Stated exercise :: Return every line of the program that contains the string "skLineSegment".

Entries provided ::
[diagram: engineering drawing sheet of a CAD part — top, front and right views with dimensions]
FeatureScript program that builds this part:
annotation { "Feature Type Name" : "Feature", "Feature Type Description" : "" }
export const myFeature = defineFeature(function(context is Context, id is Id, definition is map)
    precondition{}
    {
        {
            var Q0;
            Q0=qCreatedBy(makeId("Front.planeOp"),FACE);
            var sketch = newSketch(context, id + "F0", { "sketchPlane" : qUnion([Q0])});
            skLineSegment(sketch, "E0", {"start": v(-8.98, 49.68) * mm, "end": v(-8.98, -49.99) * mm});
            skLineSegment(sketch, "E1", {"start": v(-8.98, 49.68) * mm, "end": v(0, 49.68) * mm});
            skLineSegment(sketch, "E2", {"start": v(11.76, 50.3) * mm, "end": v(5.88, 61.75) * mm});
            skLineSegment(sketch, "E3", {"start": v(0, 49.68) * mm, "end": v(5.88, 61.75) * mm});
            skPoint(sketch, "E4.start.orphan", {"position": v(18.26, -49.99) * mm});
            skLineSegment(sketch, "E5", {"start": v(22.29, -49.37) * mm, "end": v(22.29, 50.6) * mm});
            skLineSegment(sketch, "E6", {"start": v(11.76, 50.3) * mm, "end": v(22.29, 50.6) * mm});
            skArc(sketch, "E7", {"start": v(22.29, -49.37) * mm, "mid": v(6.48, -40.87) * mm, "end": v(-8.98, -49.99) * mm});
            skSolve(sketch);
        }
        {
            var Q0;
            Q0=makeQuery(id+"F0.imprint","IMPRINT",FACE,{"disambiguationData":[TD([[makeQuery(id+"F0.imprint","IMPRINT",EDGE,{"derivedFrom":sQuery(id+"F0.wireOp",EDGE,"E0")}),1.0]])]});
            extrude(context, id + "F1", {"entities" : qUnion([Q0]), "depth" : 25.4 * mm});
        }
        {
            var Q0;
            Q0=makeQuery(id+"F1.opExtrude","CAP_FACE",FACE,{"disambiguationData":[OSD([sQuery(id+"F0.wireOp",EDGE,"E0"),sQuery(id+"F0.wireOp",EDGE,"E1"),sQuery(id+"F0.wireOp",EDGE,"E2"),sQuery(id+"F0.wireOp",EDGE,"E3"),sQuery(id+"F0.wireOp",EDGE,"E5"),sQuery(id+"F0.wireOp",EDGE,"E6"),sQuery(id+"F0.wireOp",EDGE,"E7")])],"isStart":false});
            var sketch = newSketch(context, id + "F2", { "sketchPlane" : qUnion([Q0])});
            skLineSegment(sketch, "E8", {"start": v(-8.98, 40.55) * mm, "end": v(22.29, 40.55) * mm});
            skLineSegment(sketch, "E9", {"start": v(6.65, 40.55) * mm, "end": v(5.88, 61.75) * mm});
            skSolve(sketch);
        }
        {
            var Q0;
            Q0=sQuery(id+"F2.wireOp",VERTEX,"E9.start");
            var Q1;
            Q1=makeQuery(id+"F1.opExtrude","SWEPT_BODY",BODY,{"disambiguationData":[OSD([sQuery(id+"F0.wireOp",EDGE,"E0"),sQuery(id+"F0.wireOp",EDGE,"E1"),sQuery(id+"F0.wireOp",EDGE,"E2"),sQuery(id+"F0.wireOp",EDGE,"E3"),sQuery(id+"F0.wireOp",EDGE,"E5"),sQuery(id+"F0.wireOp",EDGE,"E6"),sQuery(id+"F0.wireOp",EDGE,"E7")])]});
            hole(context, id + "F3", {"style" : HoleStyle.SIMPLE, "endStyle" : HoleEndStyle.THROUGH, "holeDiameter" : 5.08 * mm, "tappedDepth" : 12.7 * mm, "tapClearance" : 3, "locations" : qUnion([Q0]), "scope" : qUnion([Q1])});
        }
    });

Written solution ::
            skLineSegment(sketch, "E0", {"start": v(-8.98, 49.68) * mm, "end": v(-8.98, -49.99) * mm});
            skLineSegment(sketch, "E1", {"start": v(-8.98, 49.68) * mm, "end": v(0, 49.68) * mm});
            skLineSegment(sketch, "E2", {"start": v(11.76, 50.3) * mm, "end": v(5.88, 61.75) * mm});
            skLineSegment(sketch, "E3", {"start": v(0, 49.68) * mm, "end": v(5.88, 61.75) * mm});
            skLineSegment(sketch, "E5", {"start": v(22.29, -49.37) * mm, "end": v(22.29, 50.6) * mm});
            skLineSegment(sketch, "E6", {"start": v(11.76, 50.3) * mm, "end": v(22.29, 50.6) * mm});
            skLineSegment(sketch, "E8", {"start": v(-8.98, 40.55) * mm, "end": v(22.29, 40.55) * mm});
            skLineSegment(sketch, "E9", {"start": v(6.65, 40.55) * mm, "end": v(5.88, 61.75) * mm});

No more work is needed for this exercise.